Kelangkaan Air Bersih Yang Mengancam Pulau Jawa

oleh Pdt. Budi Cahyono

 Air merupakan unsur yang vital dalam kehidupan manusia. Seseorang tidak dapat bertahan hidup tanpa air, karena itulah air merupakan salah satu penopang hidup bagi manusia. Ketersediaan air di dunia ini begitu melimpah ruah, namun yang dapat dikonsumsi oleh manusia untuk keperluan air minum sangatlah sedikit. Dari total jumlah air yang ada, hanya 5% saja yang tersedia sebagai air minum, sedangkan sisanya adalah air laut.

  1. SEKILAS MENGENAI KONTEKS INDONESIA

Indonesia merupakan negara ke-3 di dunia (setelah Brazil dan Kanada) yang kaya akan sumber daya air, dimana ketersediaan air mencapai 15.500 m3 per kapita per tahun. Ini masih jauh di atas ketersediaan air rata-rata di dunia yang hanya 8.000 m3 per tahun.

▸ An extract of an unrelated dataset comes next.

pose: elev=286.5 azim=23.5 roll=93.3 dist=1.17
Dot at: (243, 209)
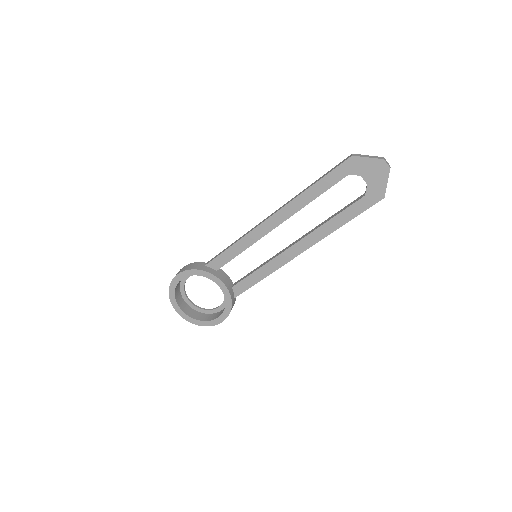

Namun, ironisnya, Indonesia merupakan salah satu negara yang masih mengalami kelangkaan air bersih. Sekitar 119 juta rakyat Indonesia belum mampu memiliki akses langsung terhadap air bersih. Sedangkan rakyat Indonesia yang memiliki akses langsung terhadap air bersih rata-rata mendapatkannya dari: perusahaan penyalur air milik pemerintah (PDAM), usaha air secara swadaya masyarakat, sumur air, serta pembelian air kemasan.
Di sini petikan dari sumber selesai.